Radarwarga.id – Portal Berita Warga dan Informasi Terpopuler – 24 April 2026 | Ben Pasternak, influencer berusia 26 tahun yang dikenal lewat aktivitasnya di dunia teknologi dan media sosial, kini berada di sorotan publik setelah ditangkap di New York pada akhir Maret. Ia dituduh melakukan satu kali strangulasi serta dua kali penyerangan dengan niat menyebabkan cedera fisik, terkait insiden yang terjadi pada 31 Maret. Penangkapan ini menambah daftar kontroversi yang mengelilingi sang tokoh, terutama setelah muncul kembali rekaman video lama yang menampilkan interaksi mengganggu antara Ben dan mantan pacarnya, Evelyn Ha, seorang kreator konten asal Australia.

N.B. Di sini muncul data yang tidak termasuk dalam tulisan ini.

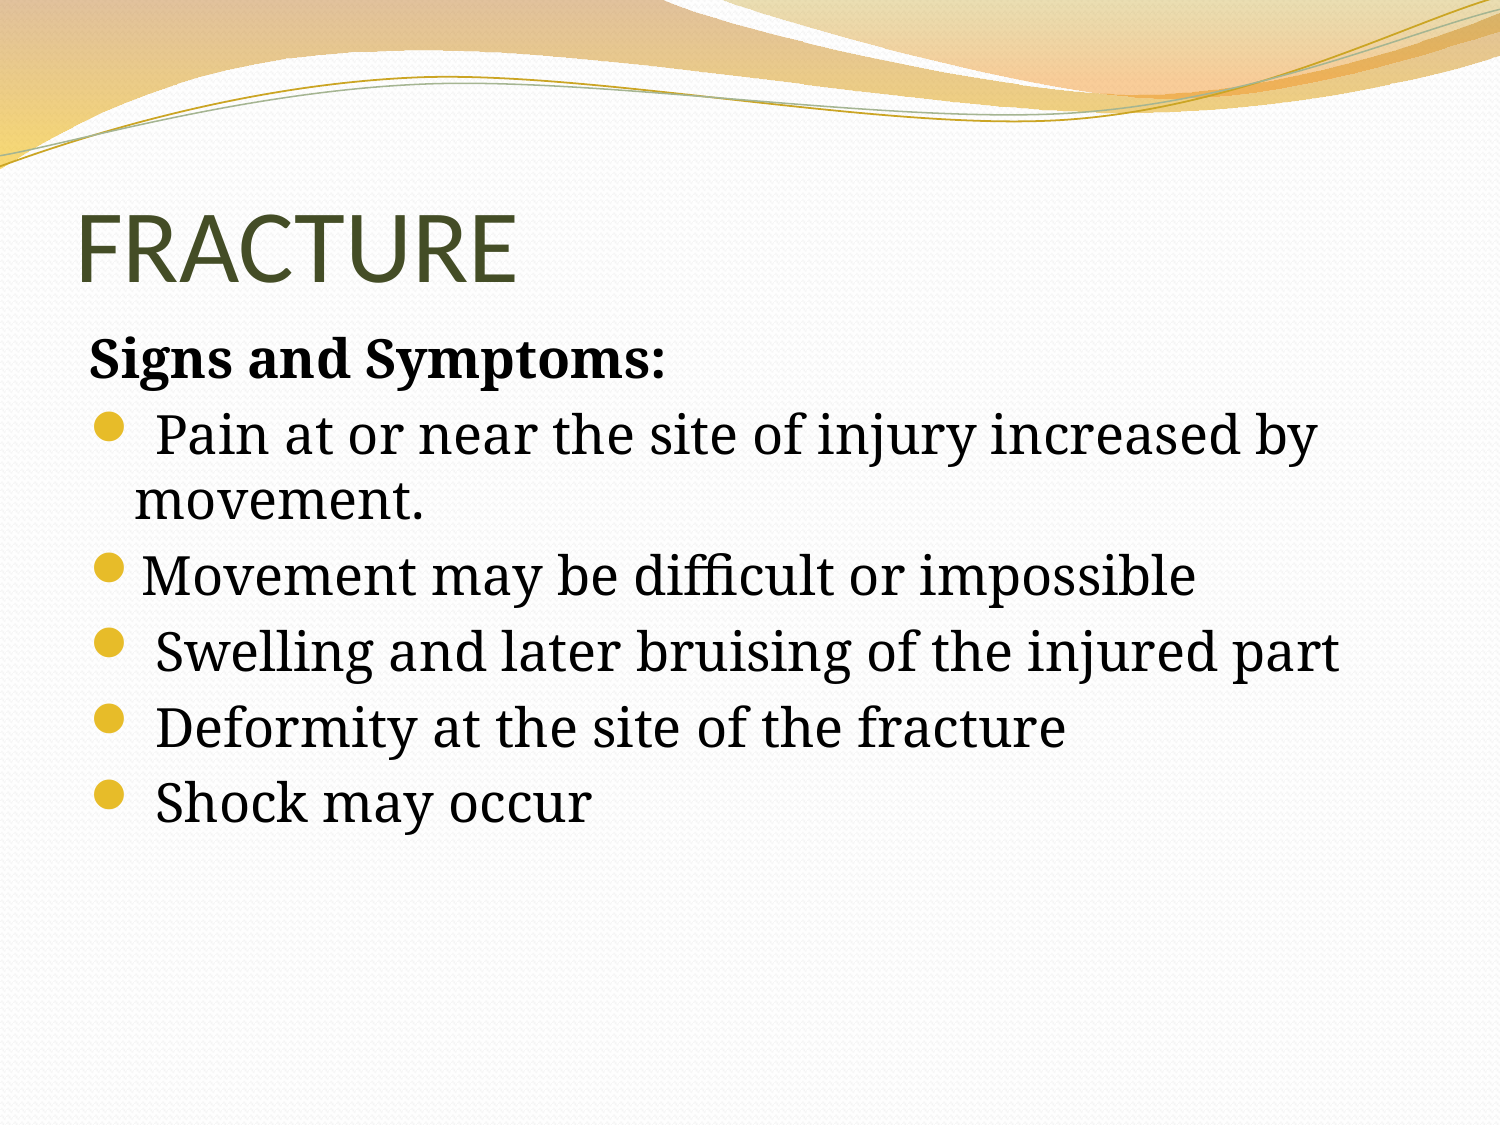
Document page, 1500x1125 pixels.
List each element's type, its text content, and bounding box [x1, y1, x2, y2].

title FRACTURE [75, 115, 1425, 303]
list Signs and Symptoms: Pain at or near the site of injury increased by movement. Movement may be difficult or impossible Swelling and later bruising of the injured part Deformity at the site of the fracture Shock may occur [75, 317, 1425, 1038]
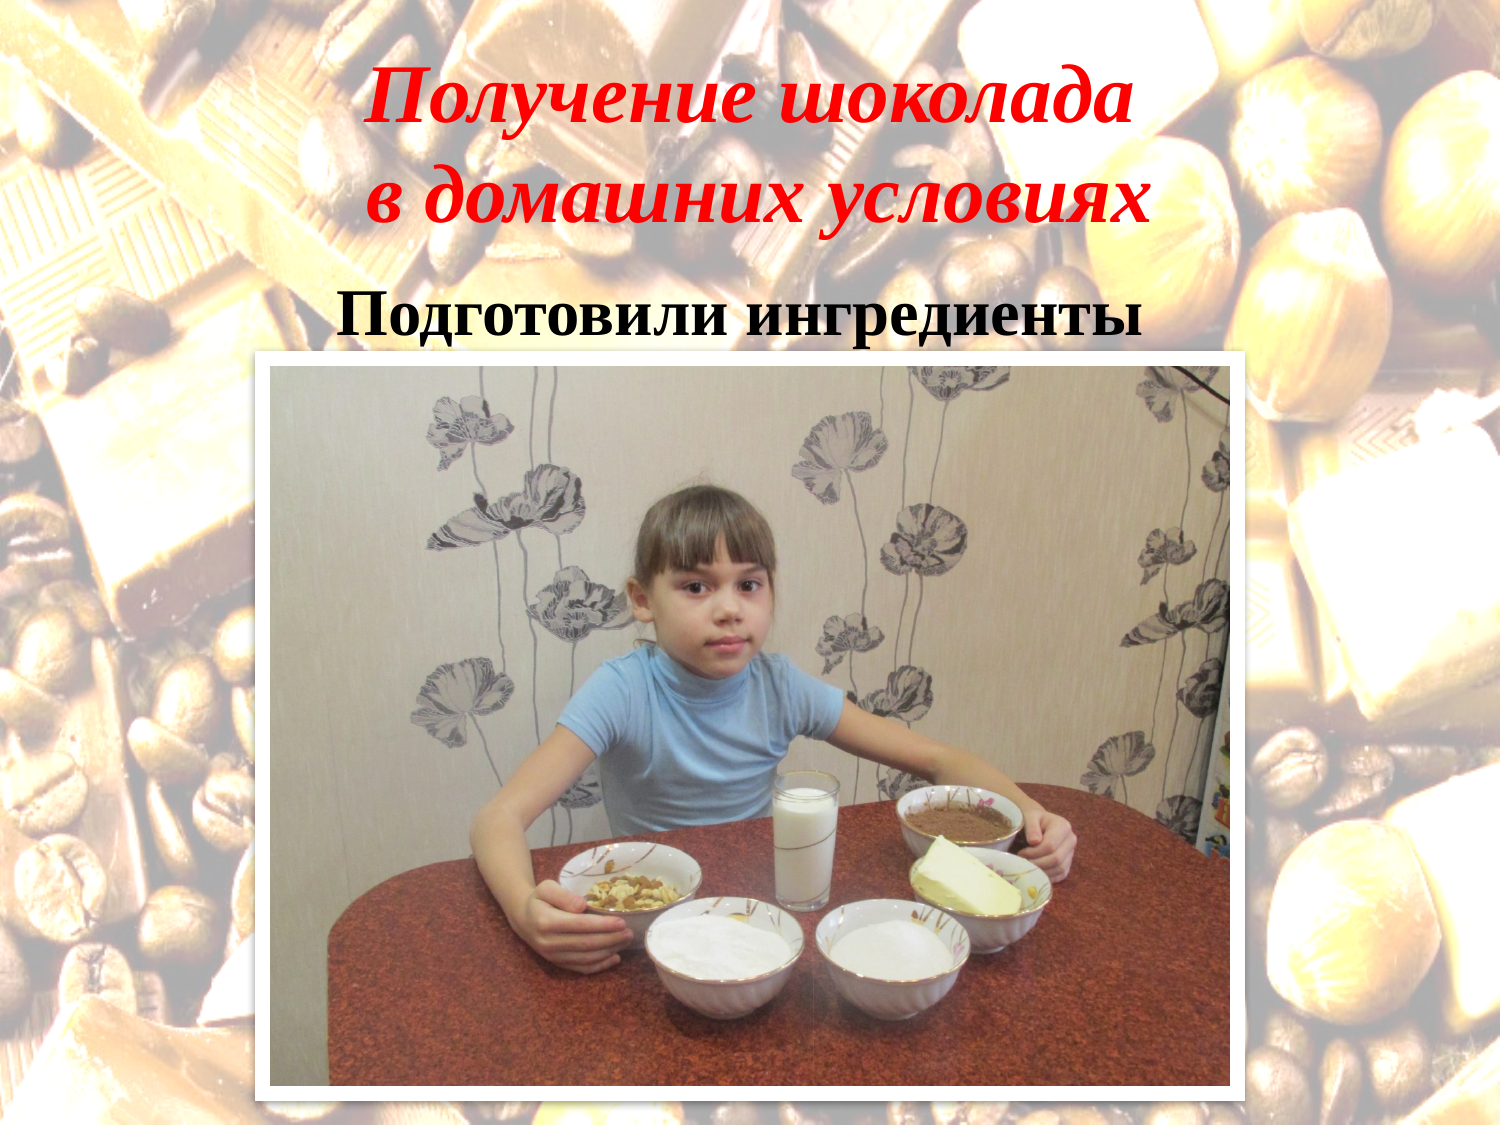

Video‑video tersebut, yang awalnya diposting di kanal YouTube Evelyn Ha, beredar luas di platform media sosial. Salah satu klip memperlihatkan Ben mengajukan pertanyaan mengancam, “Apakah kamu lebih suka kita berenang di kolam itu, dan saya menahan kepalamu di bawah air hingga kamu mati?”. Dalam klip lain, ia mengejek penampilan Evelyn dengan menanyakan, “Pada skala 1 sampai 10, seberapa cantik saya hari ini?” dan menambahkan, “Di bawah biasanya.” Evelyn menanggapi dengan kebingungan dan mengungkapkan rasa takutnya. Sebuah adegan menampilkan Ben mendorong Evelyn ke atas tempat tidur dengan paksa, sementara ia tertawa dan menyebut tindakan tersebut “abusive”. Penonton menilai klip‑klip tersebut sebagai tanda peringatan akan perilaku yang berpotensi berbahaya.
Pihak kepolisian New York menahan Ben Pasternak dan menahan bukti yang mendukung tuduhan. Ia mengajukan pembelaan tidak bersalah dan dijadwalkan untuk hadir di Pengadilan Kriminal New York pada 11 Juni. Pernyataan yang dikutip dari eksekutif hubungan masyarakat Dini von Mueffling, yang kini mewakili Ben, menyatakan bahwa tuduhan tersebut “menyalahartikan apa yang terjadi” serta menyebut adanya penyelidikan independen yang menunjukkan klaim tersebut tidak berdasar.
Dini von Mueffling, pendiri Dini von Mueffling Communications, telah berpengalaman menangani kasus‑kasus sensitif. Sebelumnya, ia mewakili Kristin Cabot dalam kontroversi “Coldplay kiss cam” serta Virginia Guiffre, seorang penyintas skandal Jeffrey Epstein yang kemudian meninggal dunia. Pengalaman ini menjadikannya pilihan tepat bagi Ben dalam menghadapi sorotan media yang intens.
Berikut rangkuman tuduhan yang dihadapi Ben Pasternak:
- 1 kali tuduhan strangulasi tingkat kedua.
- 2 kali tuduhan penyerangan dengan niat menyebabkan cedera fisik.
Evelyn Ha, yang memiliki basis penonton generasi Z yang luas, telah mengonfirmasi melalui video di kanal YouTubenya bahwa hubungan mereka berakhir karena “batasan serius telah dilanggar”. Ia menekankan pentingnya keselamatan dan kesejahteraan pribadi setelah insiden tersebut.
Kasus ini menimbulkan perdebatan luas di kalangan netizen. Beberapa pihak menilai video‑video lama sebagai bukti pola perilaku manipulatif, sementara yang lain berpendapat bahwa klip tersebut diambil dalam konteks hiburan dan tidak dapat dijadikan bukti konklusif. Namun, kehadiran kembali footage tersebut menambah tekanan publik pada proses hukum yang sedang berlangsung.
Selain aspek hukum, Ben Pasternak juga menghadapi sorotan pada usaha-usaha profesionalnya, termasuk peranannya dalam peluncuran token kripto Solana dan proyek‑proyek startup teknologi. Kritik terhadap perilaku pribadi berpotensi memengaruhi reputasi bisnisnya di masa depan.
Para pengamat hukum menekankan bahwa proses peradilan harus berjalan tanpa pengaruh media yang berlebihan, namun mereka mengakui bahwa kasus yang melibatkan figur publik memang sulit dipisahkan dari opini publik. Penegakan hukum akan menjadi tolok ukur bagi penanganan kasus serupa di era digital, di mana bukti video dapat muncul kembali setelah bertahun‑tahun.
Dengan perkembangan terkini, masyarakat diharapkan menunggu hasil persidangan yang adil, sambil tetap memperhatikan pentingnya kesadaran akan batasan pribadi dalam hubungan interpersonal, terutama di ruang publik.